A Computer Pointer Controller is a Human-Computer Interaction Project, where the user can control the mouse movements with his\her eye-gaze which will be captured through a webcam or even a video, with the help of OpenVINO Toolkit along with its Pre-Trained Models which helps deploying AI at Edge. This project has the ability to run multiple models in the same machine and coordinate the flow of data between those models.
- Setup your local environment:
- Download and install the OpenVINO Toolkit. The installations directions for OpenVINO can be found here
- Run the Verification Scripts to verify your installation. This is a very important step to be done before you proceed further.

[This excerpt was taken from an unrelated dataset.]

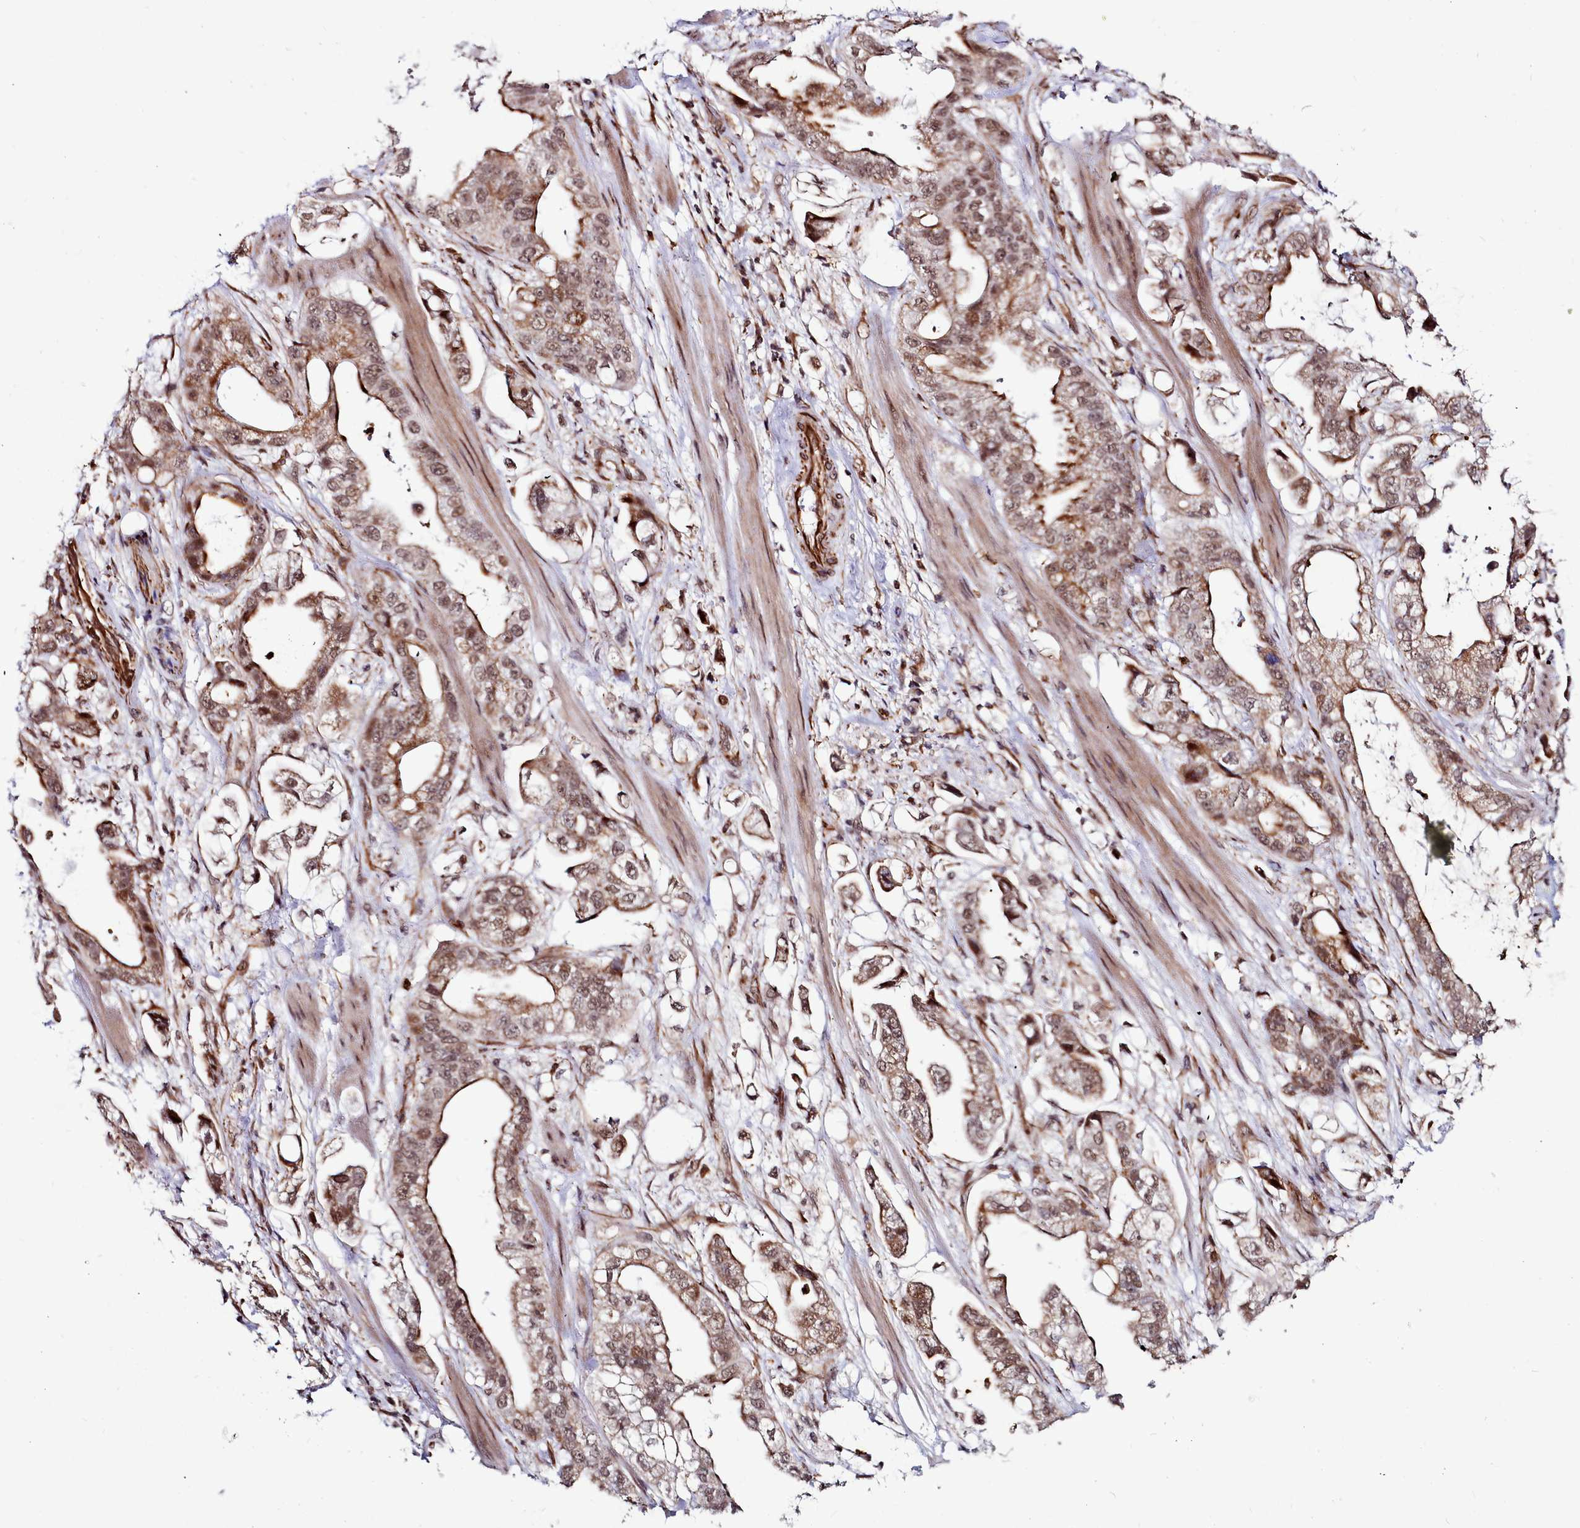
{"staining": {"intensity": "moderate", "quantity": ">75%", "location": "cytoplasmic/membranous,nuclear"}, "tissue": "stomach cancer", "cell_type": "Tumor cells", "image_type": "cancer", "snomed": [{"axis": "morphology", "description": "Adenocarcinoma, NOS"}, {"axis": "topography", "description": "Stomach"}], "caption": "IHC histopathology image of stomach adenocarcinoma stained for a protein (brown), which exhibits medium levels of moderate cytoplasmic/membranous and nuclear expression in approximately >75% of tumor cells.", "gene": "CLK3", "patient": {"sex": "male", "age": 62}}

- The project directory is structured as follows:
project
|
|_ bin
| |_demo.mp4
|
|_ README.md
|
|_ requirements.txt
|
|_src
|_ main.py
|_ input_feeder.py
|_ mouse_controller.py
|_ face_detect.py
|_ head_pose.py
|_ facial_landmarks.py
|_ gaze.py
-
The project directory contains a
bin
folder which has an .mp4 file, can be used as the input file for the project. -
It has
requirements.txt
file which contains all the necessary dependencies to be installed before running the project. -
The
src
folder in project directory contains the following python files:- The input_feeder.py is used to take the input file such as a video file or a webcam and yeilds the frames for running inference.
- The mouse_controller.py takes the x,y co-ordinates from the gaze.py to move the mouse.
- The face_detect,head_pose,facial_landmarks,gaze .py files contains each class functions to preprocess the inputs and run inference on those inputs and sent it to mouse_controller to move the mouse position.
-
The Pre-Trained models you will need to download from OpenVINO Open model zoo using the
model downloader
are:- Face Detection model
- Head Pose Estimation model
- Facial Landmark Detection model
- Gaze Estimation model
-
Create a folder named models in the project directory, These models are to be downloaded and stored in models folder.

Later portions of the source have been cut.